- What the exercise asks -
Using the records below, give again exactly the lines from the line that contains "34: (523, 220, 0.52)" through the line that contains "38: (578, 184, 0.52)", both ends included, and only those.

- Listed records -
◇ ◇ ◇ ◇

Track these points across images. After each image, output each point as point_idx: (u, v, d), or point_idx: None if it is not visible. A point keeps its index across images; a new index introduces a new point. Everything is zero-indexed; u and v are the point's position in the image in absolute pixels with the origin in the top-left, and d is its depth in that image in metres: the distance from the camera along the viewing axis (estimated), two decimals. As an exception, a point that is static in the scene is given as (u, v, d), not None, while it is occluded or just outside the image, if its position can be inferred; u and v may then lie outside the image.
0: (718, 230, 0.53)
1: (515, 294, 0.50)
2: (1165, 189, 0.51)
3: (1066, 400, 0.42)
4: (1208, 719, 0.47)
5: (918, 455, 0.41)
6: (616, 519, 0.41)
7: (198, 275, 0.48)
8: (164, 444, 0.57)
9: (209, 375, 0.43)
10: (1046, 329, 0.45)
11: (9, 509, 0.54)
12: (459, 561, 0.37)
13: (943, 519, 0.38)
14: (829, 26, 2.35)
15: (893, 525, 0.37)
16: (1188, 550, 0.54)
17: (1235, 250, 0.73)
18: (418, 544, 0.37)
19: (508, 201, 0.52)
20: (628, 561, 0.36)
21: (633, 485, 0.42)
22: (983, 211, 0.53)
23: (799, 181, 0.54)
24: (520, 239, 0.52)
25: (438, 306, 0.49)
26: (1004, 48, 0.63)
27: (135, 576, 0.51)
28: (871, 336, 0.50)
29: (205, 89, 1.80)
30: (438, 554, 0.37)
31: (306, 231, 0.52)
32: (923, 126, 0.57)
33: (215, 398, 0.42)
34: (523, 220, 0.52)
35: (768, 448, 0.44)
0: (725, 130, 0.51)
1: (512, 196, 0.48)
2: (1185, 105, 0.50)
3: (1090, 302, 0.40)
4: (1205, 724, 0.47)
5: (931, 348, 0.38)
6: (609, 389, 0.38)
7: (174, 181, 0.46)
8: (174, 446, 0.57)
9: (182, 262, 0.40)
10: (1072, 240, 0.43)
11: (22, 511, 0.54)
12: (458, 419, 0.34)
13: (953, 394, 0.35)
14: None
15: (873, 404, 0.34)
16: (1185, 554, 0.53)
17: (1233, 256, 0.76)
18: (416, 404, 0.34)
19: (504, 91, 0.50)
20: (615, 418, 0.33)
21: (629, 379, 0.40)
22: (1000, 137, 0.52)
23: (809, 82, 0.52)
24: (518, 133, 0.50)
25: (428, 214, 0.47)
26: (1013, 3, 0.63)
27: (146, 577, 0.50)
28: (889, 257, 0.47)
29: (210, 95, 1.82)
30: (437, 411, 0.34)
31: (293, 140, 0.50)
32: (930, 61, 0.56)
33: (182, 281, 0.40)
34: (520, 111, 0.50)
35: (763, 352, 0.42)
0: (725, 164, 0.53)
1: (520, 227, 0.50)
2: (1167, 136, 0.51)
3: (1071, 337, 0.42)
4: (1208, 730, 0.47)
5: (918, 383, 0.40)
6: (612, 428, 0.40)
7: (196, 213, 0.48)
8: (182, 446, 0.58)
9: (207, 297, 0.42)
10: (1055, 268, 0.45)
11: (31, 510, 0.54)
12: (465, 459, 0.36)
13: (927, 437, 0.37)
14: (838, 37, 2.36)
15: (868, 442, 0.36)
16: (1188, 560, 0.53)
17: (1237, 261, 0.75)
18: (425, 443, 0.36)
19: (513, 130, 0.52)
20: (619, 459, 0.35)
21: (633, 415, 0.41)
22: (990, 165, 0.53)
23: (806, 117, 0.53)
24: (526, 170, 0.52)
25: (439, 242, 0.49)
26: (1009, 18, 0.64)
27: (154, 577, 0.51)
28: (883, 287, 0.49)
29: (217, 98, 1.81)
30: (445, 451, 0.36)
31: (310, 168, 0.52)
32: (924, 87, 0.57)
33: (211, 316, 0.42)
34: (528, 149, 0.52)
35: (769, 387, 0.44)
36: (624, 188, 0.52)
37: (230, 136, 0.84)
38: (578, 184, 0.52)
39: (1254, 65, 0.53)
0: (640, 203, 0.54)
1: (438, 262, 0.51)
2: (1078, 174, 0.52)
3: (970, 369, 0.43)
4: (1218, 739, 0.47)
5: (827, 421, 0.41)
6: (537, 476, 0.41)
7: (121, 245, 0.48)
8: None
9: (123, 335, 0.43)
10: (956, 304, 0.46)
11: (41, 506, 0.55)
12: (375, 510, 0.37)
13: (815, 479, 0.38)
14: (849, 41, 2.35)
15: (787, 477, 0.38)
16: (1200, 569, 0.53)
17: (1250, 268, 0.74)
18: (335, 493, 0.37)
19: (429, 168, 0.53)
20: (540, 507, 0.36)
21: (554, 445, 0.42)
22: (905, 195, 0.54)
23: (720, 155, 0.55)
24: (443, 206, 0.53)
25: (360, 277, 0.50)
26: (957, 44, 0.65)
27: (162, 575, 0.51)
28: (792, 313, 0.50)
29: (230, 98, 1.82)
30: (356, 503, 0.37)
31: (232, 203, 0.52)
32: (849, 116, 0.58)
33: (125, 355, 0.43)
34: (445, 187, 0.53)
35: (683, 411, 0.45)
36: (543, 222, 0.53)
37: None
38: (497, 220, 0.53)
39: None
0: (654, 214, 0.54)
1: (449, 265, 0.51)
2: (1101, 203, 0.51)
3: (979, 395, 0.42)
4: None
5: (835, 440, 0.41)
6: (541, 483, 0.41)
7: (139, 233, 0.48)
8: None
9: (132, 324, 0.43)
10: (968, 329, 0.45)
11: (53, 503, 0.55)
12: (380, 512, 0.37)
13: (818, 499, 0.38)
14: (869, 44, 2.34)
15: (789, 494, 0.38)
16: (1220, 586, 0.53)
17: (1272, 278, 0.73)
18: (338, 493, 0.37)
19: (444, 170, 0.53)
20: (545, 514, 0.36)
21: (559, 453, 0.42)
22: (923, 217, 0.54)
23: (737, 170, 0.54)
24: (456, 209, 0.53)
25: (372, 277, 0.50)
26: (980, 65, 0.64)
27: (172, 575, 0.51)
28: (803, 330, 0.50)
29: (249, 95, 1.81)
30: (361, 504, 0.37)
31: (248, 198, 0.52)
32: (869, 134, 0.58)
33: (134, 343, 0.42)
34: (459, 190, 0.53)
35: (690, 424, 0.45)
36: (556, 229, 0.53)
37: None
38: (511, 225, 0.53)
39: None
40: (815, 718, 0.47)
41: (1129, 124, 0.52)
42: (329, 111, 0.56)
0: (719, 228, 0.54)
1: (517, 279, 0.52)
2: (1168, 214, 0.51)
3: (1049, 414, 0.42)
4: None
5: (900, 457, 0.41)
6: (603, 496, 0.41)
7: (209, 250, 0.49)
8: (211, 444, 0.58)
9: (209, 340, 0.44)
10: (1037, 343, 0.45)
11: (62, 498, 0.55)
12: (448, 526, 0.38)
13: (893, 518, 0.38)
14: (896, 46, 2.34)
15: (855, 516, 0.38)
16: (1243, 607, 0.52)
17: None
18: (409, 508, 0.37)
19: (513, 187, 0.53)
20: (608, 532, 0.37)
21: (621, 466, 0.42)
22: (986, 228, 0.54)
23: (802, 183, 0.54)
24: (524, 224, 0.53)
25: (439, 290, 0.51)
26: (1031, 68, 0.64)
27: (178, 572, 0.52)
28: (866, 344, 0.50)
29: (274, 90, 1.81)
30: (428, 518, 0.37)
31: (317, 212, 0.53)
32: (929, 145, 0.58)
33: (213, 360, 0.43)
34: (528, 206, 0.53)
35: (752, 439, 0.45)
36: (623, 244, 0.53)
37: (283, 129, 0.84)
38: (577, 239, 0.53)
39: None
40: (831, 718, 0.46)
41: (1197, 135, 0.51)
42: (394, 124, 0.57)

◇ ◇ ◇ ◇

- Written reply -
34: (523, 220, 0.52)
35: (768, 448, 0.44)
0: (725, 130, 0.51)
1: (512, 196, 0.48)
2: (1185, 105, 0.50)
3: (1090, 302, 0.40)
4: (1205, 724, 0.47)
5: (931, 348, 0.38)
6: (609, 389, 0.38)
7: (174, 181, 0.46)
8: (174, 446, 0.57)
9: (182, 262, 0.40)
10: (1072, 240, 0.43)
11: (22, 511, 0.54)
12: (458, 419, 0.34)
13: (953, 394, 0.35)
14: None
15: (873, 404, 0.34)
16: (1185, 554, 0.53)
17: (1233, 256, 0.76)
18: (416, 404, 0.34)
19: (504, 91, 0.50)
20: (615, 418, 0.33)
21: (629, 379, 0.40)
22: (1000, 137, 0.52)
23: (809, 82, 0.52)
24: (518, 133, 0.50)
25: (428, 214, 0.47)
26: (1013, 3, 0.63)
27: (146, 577, 0.50)
28: (889, 257, 0.47)
29: (210, 95, 1.82)
30: (437, 411, 0.34)
31: (293, 140, 0.50)
32: (930, 61, 0.56)
33: (182, 281, 0.40)
34: (520, 111, 0.50)
35: (763, 352, 0.42)
0: (725, 164, 0.53)
1: (520, 227, 0.50)
2: (1167, 136, 0.51)
3: (1071, 337, 0.42)
4: (1208, 730, 0.47)
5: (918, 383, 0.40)
6: (612, 428, 0.40)
7: (196, 213, 0.48)
8: (182, 446, 0.58)
9: (207, 297, 0.42)
10: (1055, 268, 0.45)
11: (31, 510, 0.54)
12: (465, 459, 0.36)
13: (927, 437, 0.37)
14: (838, 37, 2.36)
15: (868, 442, 0.36)
16: (1188, 560, 0.53)
17: (1237, 261, 0.75)
18: (425, 443, 0.36)
19: (513, 130, 0.52)
20: (619, 459, 0.35)
21: (633, 415, 0.41)
22: (990, 165, 0.53)
23: (806, 117, 0.53)
24: (526, 170, 0.52)
25: (439, 242, 0.49)
26: (1009, 18, 0.64)
27: (154, 577, 0.51)
28: (883, 287, 0.49)
29: (217, 98, 1.81)
30: (445, 451, 0.36)
31: (310, 168, 0.52)
32: (924, 87, 0.57)
33: (211, 316, 0.42)
34: (528, 149, 0.52)
35: (769, 387, 0.44)
36: (624, 188, 0.52)
37: (230, 136, 0.84)
38: (578, 184, 0.52)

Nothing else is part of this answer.